>>>
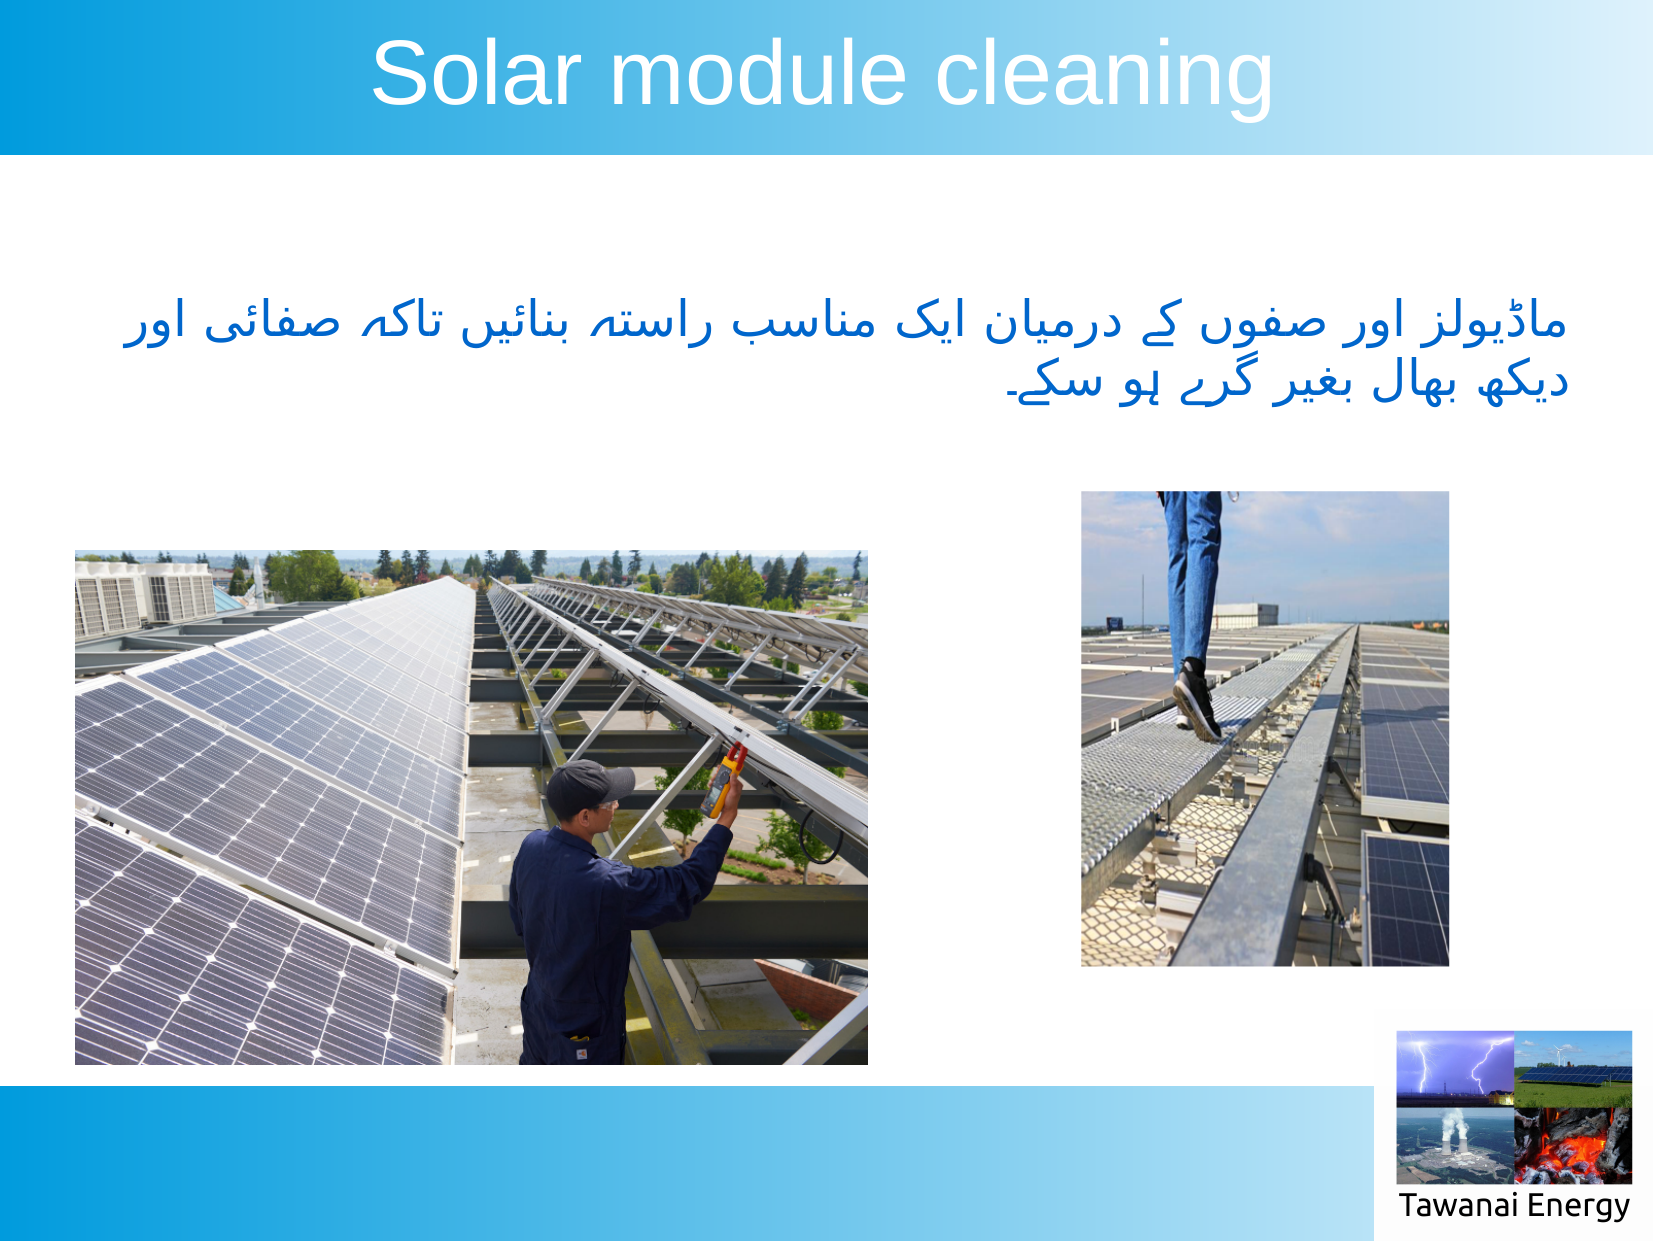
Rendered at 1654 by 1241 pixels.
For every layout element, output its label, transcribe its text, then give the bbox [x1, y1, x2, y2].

title Solar module cleaning [79, 20, 1568, 126]
picture [75, 550, 868, 1066]
list ماڈیولز اور صفوں کے درمیان ایک مناسب راستہ بنائیں تاکہ صفائی اور دیکھ بھال بغیر گرے ہو سکے۔ [82, 290, 1571, 1010]
picture [1020, 479, 1531, 991]
picture [1374, 1009, 1654, 1241]
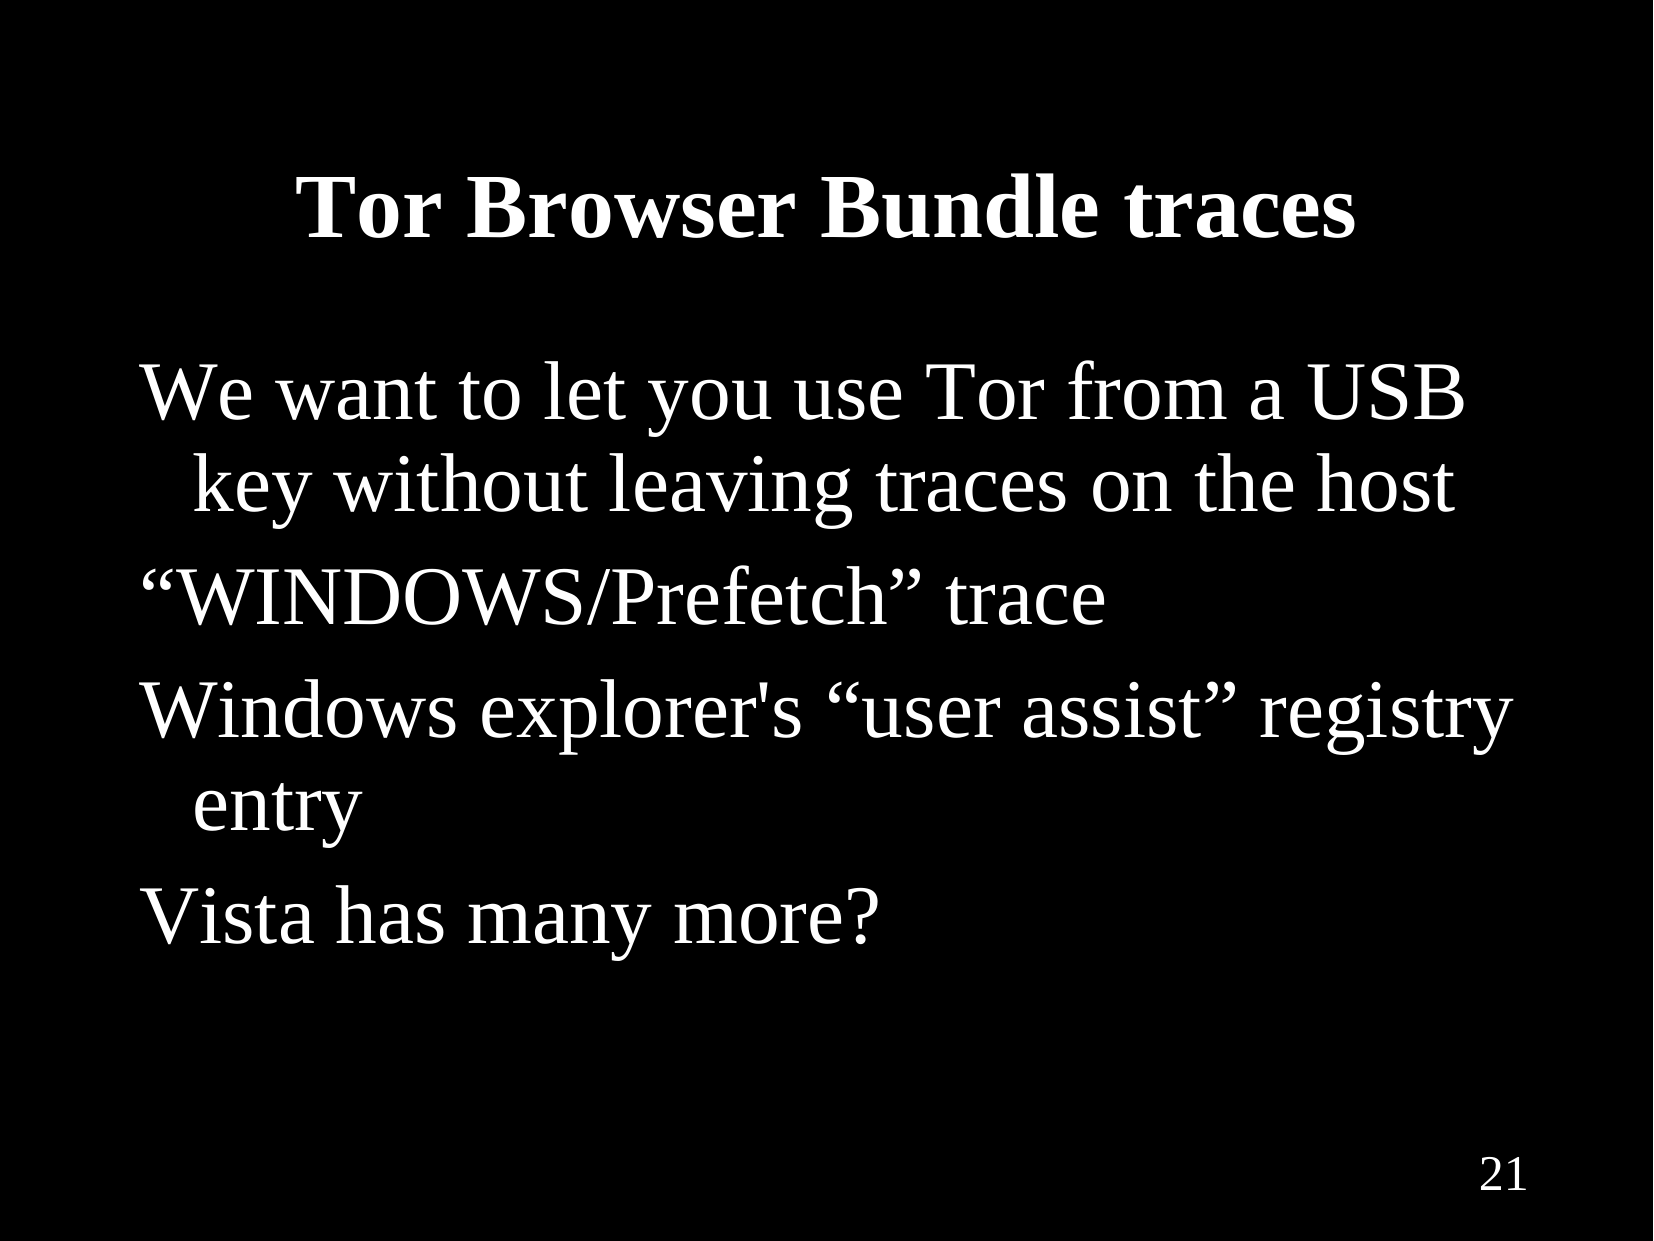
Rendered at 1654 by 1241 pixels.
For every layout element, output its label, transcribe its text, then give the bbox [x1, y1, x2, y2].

title Tor Browser Bundle traces [121, 102, 1534, 311]
list We want to let you use Tor from a USB key without leaving traces on the host “WINDOWS/Prefetch” trace Windows explorer's “user assist” registry entry Vista has many more? [121, 344, 1534, 1127]
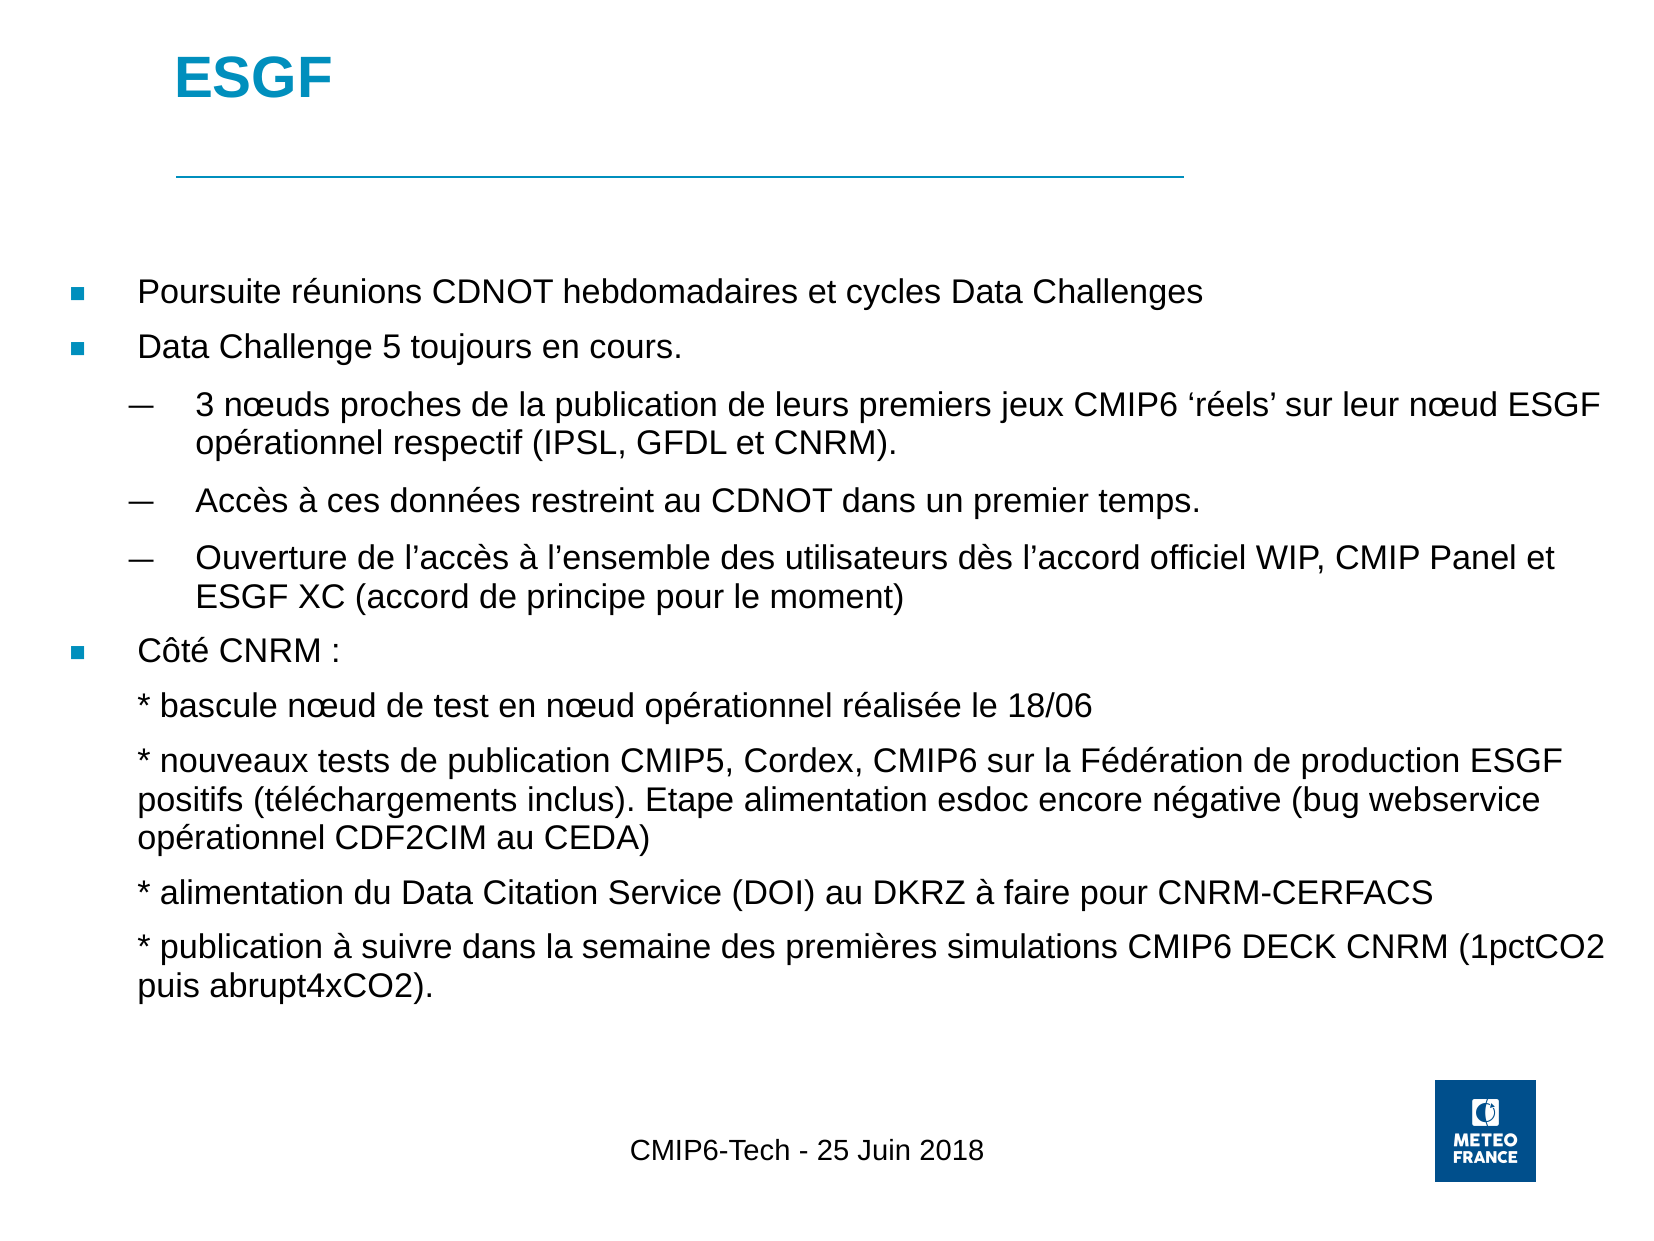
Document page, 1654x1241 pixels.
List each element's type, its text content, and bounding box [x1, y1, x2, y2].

list Poursuite réunions CDNOT hebdomadaires et cycles Data Challenges Data Challenge 5 toujours en cours. 3 nœuds proches de la publication de leurs premiers jeux CMIP6 ‘réels’ sur leur nœud ESGF opérationnel respectif (IPSL, GFDL et CNRM). Accès à ces données restreint au CDNOT dans un premier temps. Ouverture de l’accès à l’ensemble des utilisateurs dès l’accord officiel WIP, CMIP Panel et ESGF XC (accord de principe pour le moment) Côté CNRM : * bascule nœud de test en nœud opérationnel réalisée le 18/06 * nouveaux tests de publication CMIP5, Cordex, CMIP6 sur la Fédération de production ESGF positifs (téléchargements inclus). Etape alimentation esdoc encore négative (bug webservice opérationnel CDF2CIM au CEDA) * alimentation du Data Citation Service (DOI) au DKRZ à faire pour CNRM-CERFACS * publication à suivre dans la semaine des premières simulations CMIP6 DECK CNRM (1pctCO2 puis abrupt4xCO2). [55, 217, 1616, 1119]
picture [1435, 1119, 1536, 1182]
title ESGF [174, 0, 1654, 156]
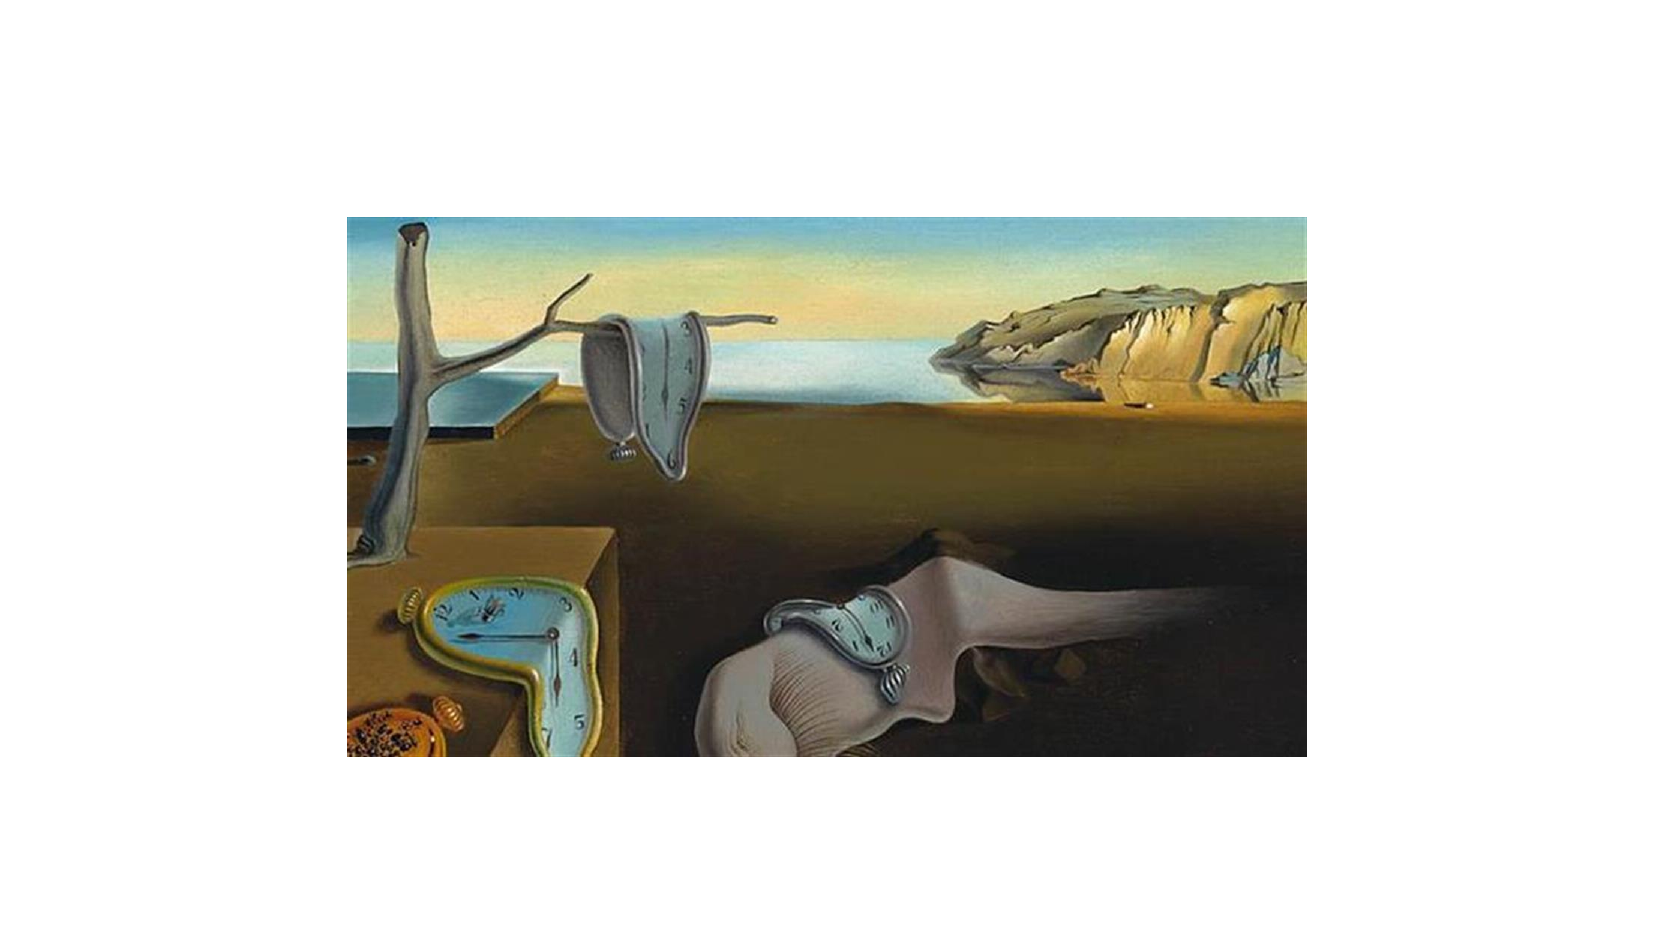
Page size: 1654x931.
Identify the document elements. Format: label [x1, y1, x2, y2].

picture [347, 217, 1307, 758]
<<<
• **STATED GOAL**: Recast every line of the rows above as a JSON list of strings, one string per line, with blank lines skipped and the pictures left out.

• **REPLY TO THE TASK**:
[
  "Rendered at 1654 by 1241 pixels.",
  "For every layout element, output its label, transcribe its text, then give the bbox [x1, y1, x2, y2].",
  "title Solar module cleaning [79, 20, 1568, 126]",
  "picture [75, 550, 868, 1066]",
  "list ماڈیولز اور صفوں کے درمیان ایک مناسب راستہ بنائیں تاکہ صفائی اور دیکھ بھال بغیر گرے ہو سکے۔ [82, 290, 1571, 1010]",
  "picture [1020, 479, 1531, 991]",
  "picture [1374, 1009, 1654, 1241]",
  "Rendered at 1654 by 1241 pixels.",
  "For every layout element, output its label, transcribe its text, then give the bbox [x1, y1, x2, y2].",
  "title Tor Browser Bundle traces [121, 102, 1534, 311]",
  "list We want to let you use Tor from a USB key without leaving traces on the host “WINDOWS/Prefetch” trace Windows explorer's “user assist” registry entry Vista has many more? [121, 344, 1534, 1127]",
  "Document page, 1654x1241 pixels.",
  "List each element's type, its text content, and bounding box [x1, y1, x2, y2].",
  "list Poursuite réunions CDNOT hebdomadaires et cycles Data Challenges Data Challenge 5 toujours en cours. 3 nœuds proches de la publication de leurs premiers jeux CMIP6 ‘réels’ sur leur nœud ESGF opérationnel respectif (IPSL, GFDL et CNRM). Accès à ces données restreint au CDNOT dans un premier temps. Ouverture de l’accès à l’ensemble des utilisateurs dès l’accord officiel WIP, CMIP Panel et ESGF XC (accord de principe pour le moment) Côté CNRM : * bascule nœud de test en nœud opérationnel réalisée le 18/06 * nouveaux tests de publication CMIP5, Cordex, CMIP6 sur la Fédération de production ESGF positifs (téléchargements inclus). Etape alimentation esdoc encore négative (bug webservice opérationnel CDF2CIM au CEDA) * alimentation du Data Citation Service (DOI) au DKRZ à faire pour CNRM-CERFACS * publication à suivre dans la semaine des premières simulations CMIP6 DECK CNRM (1pctCO2 puis abrupt4xCO2). [55, 217, 1616, 1119]",
  "picture [1435, 1119, 1536, 1182]",
  "title ESGF [174, 0, 1654, 156]",
  "Page size: 1654x931.",
  "Identify the document elements. Format: label [x1, y1, x2, y2].",
  "picture [347, 217, 1307, 758]"
]